While the ship’s final voyage may be bittersweet to many of those who served on her, the departure of the Horne was a positive sign for environmentalists who m the ghost fleet is an ongoing threat to the waters of the Suisun Bay.

Several environmental groups have sued the federal government over toxic pollution caused by a fleet.

The groups have accused the U.S. Maritime Administration of violating state and federal environmental regulations as dozens of decaying ships linger well past a congressional deadline ordering their removal.

"These vessels have long since ceased being useful for transportation and are now just floating junkyards," according to the complaint brought by the Natural Resources Defense Council, Arc Ecology and San Francisco Baykeeper.

More than 70 ships comprise the Suisun Bay Reserve Fleet, some dating back to World War II. The old ships were once kept afloat in case of war, but many have fallen into disrepair, overtaken by rust and rot.
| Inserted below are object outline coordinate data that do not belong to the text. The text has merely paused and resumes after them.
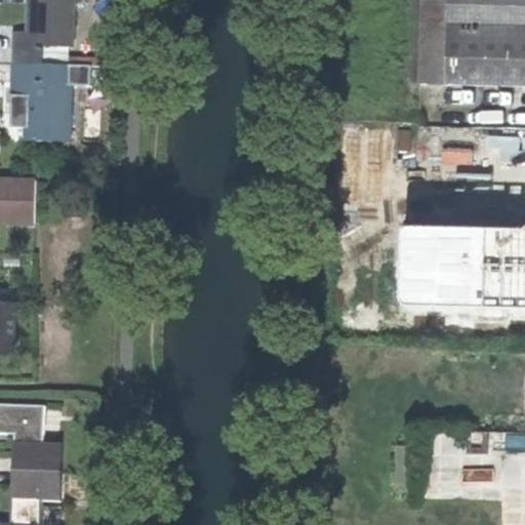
[(11,31),(10,62),(43,63),(43,45),(71,45),(72,0),(30,0),(30,11),(30,32),(11,31)]
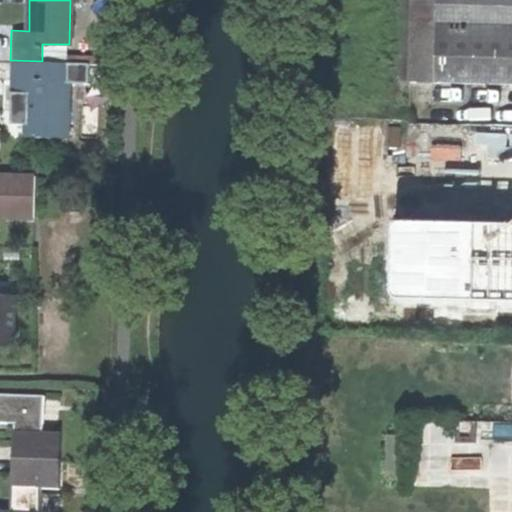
[(511,0),(411,0),(409,84),(511,84),(511,0)]
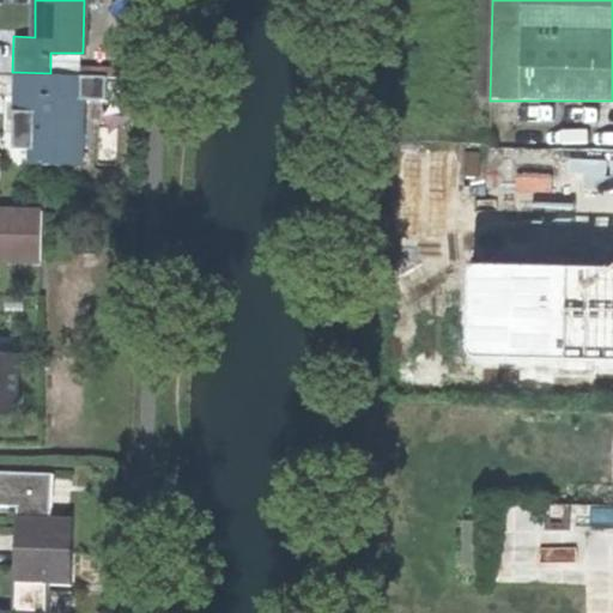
[(31,135),(30,163),(78,164),(82,74),(50,73),(12,72),(10,111),(32,113),(31,135)]
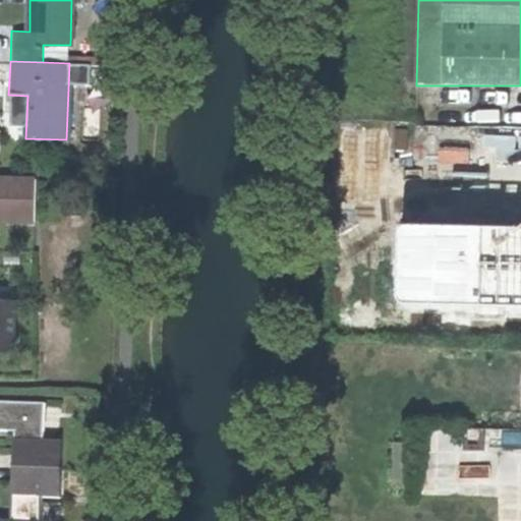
[(520,153),(440,152),(437,306),(520,307),(520,153)]
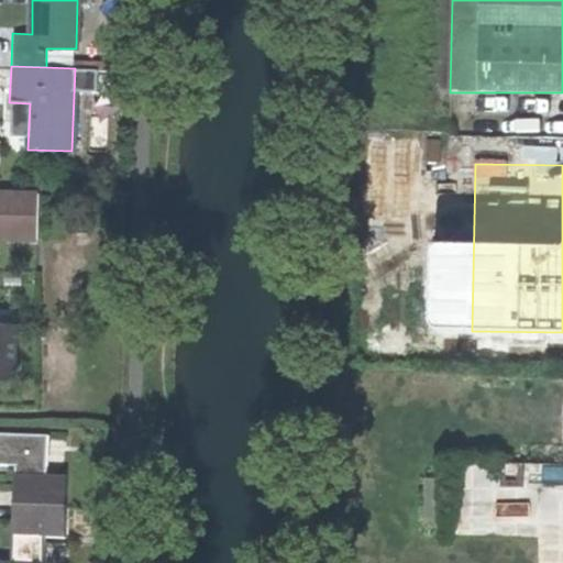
[(0,239),(39,240),(41,196),(20,196),(0,195),(0,239)]
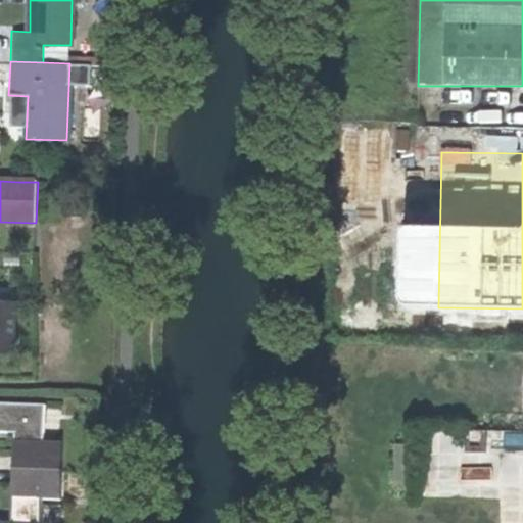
[(0,352),(14,353),(16,304),(0,303),(0,352)]
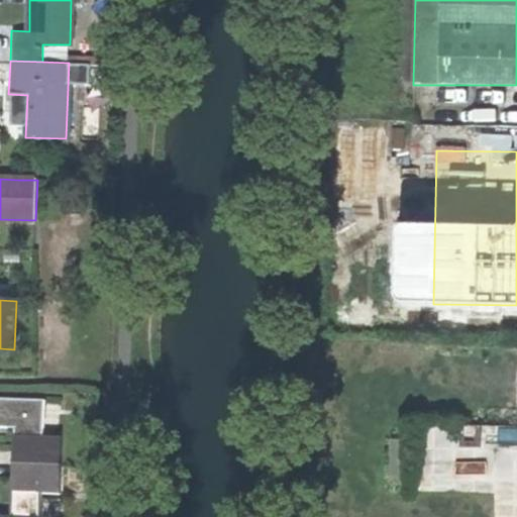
[(0,427),(15,428),(13,461),(63,463),(64,435),(43,434),(45,399),(0,396),(0,427)]
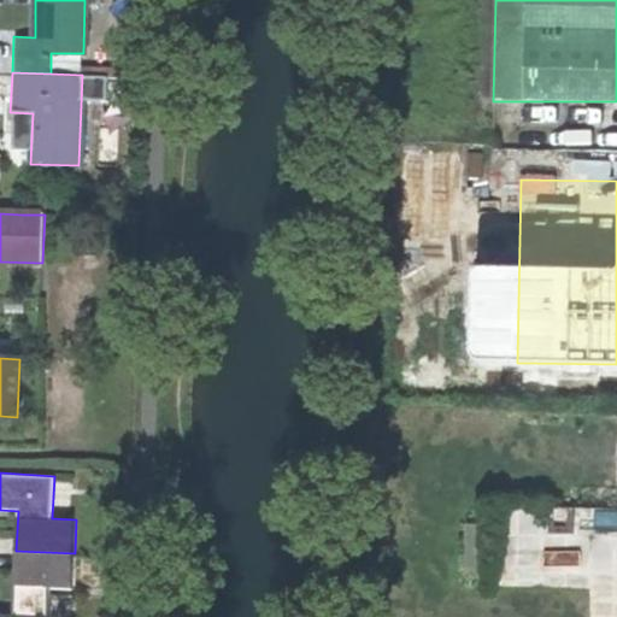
[(0,613),(0,616),(48,616),(51,586),(74,587),(75,553),(16,551),(15,585),(13,615),(0,613)]
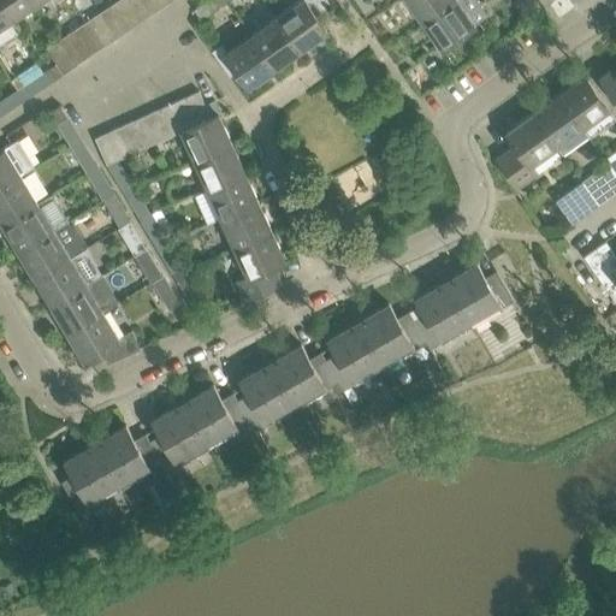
[(33,0),(0,0),(0,9),(9,22),(35,4),(33,0)]
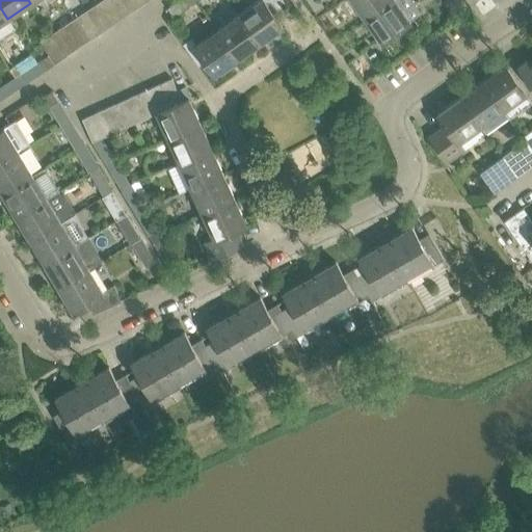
[(112,25),(125,17),(113,0),(102,0),(98,3),(112,25)]
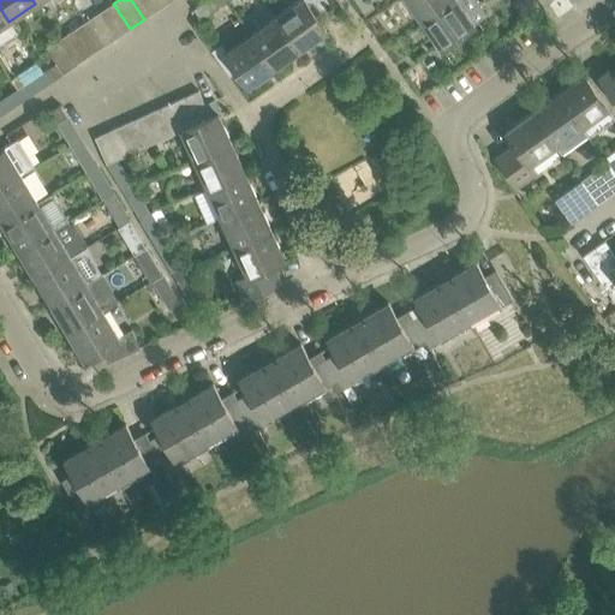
[(131,0),(144,19),(156,11),(148,0),(131,0)]
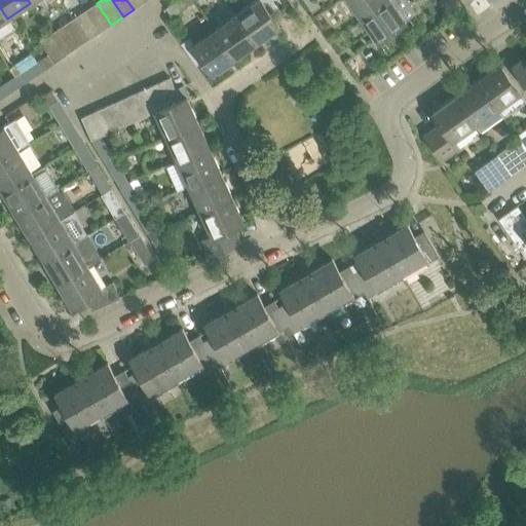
[(126,0),(134,9),(146,1),(145,0),(126,0)]
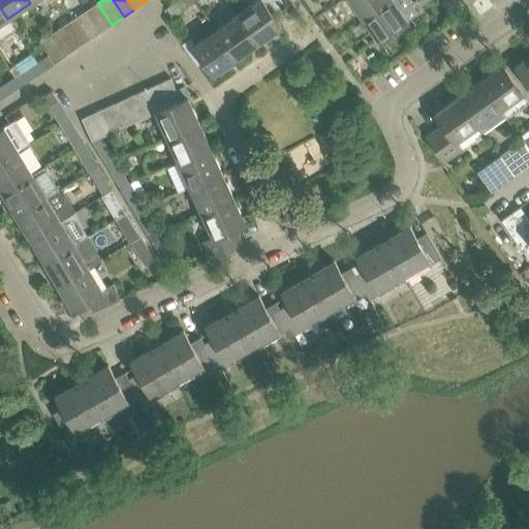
[(178,0),(166,8),(172,17),(194,0),(178,0)]
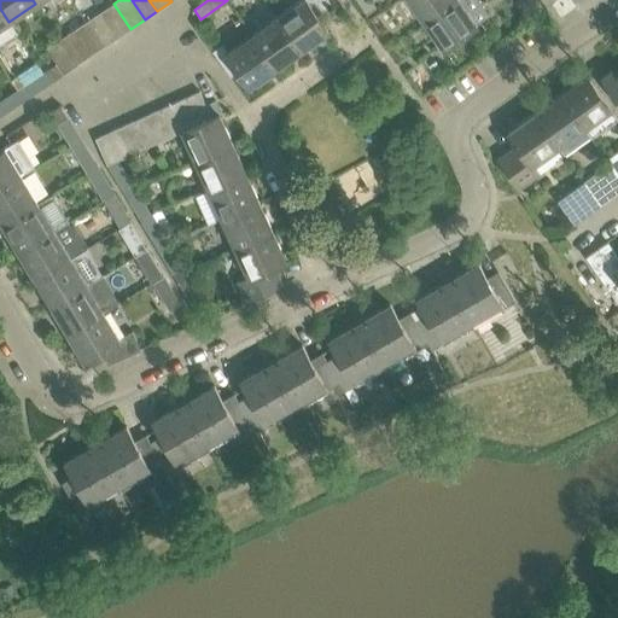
[(328,0),(299,0),(279,16),(302,50),(328,30),(316,15),(331,4),(328,0)]
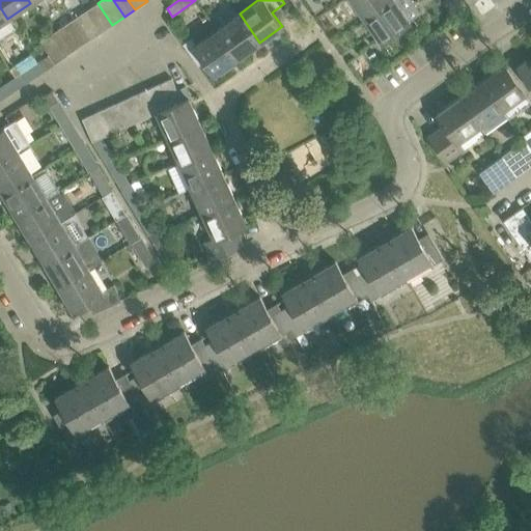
[(351,0),(364,19),(391,0),(351,0)]
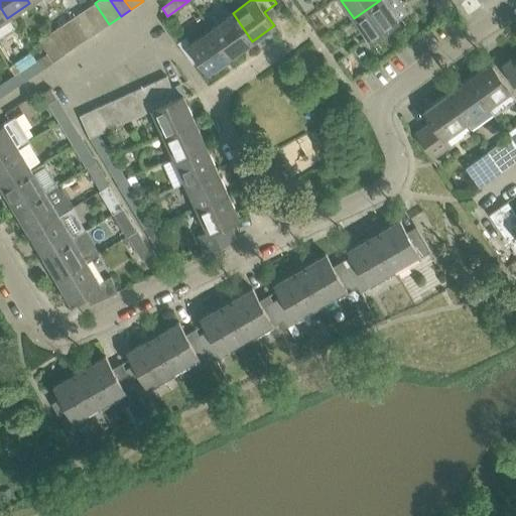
[(399,0),(380,0),(354,18),(370,40),(398,20),(397,20),(408,12),(399,0)]
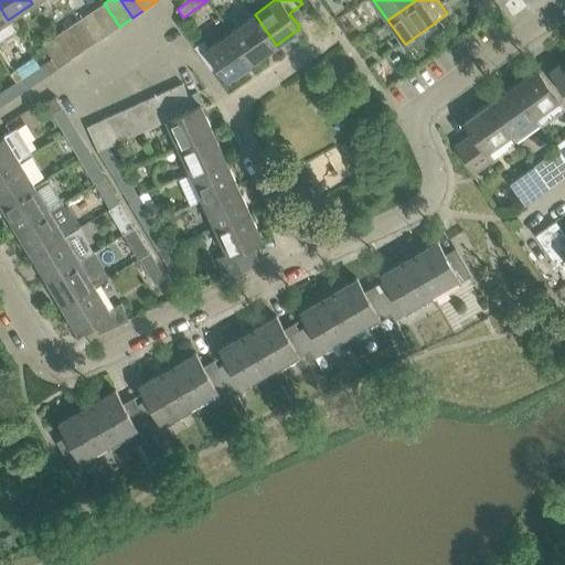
[(104,3),(93,11),(108,33),(119,27),(104,3)]
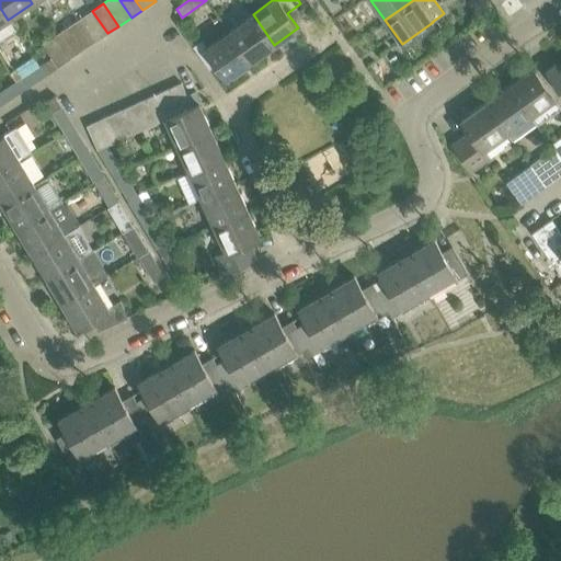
[(0,8),(0,39),(15,30),(8,20),(0,8)]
A congressional order set a 2006 deadline to scrap more than 50 ships, but a regulatory quagmire has kept the fleet anchored in place in the shallow, brackish inland waters east of San Francisco Bay.

Before they can be scrapped and sold, Coast Guard regulations require the removal of barnacles and other sea creatures clinging to the obsolete ships' hulls. That process causes toxic paint to flake off into the water. Fear of contamination has delayed their disposal.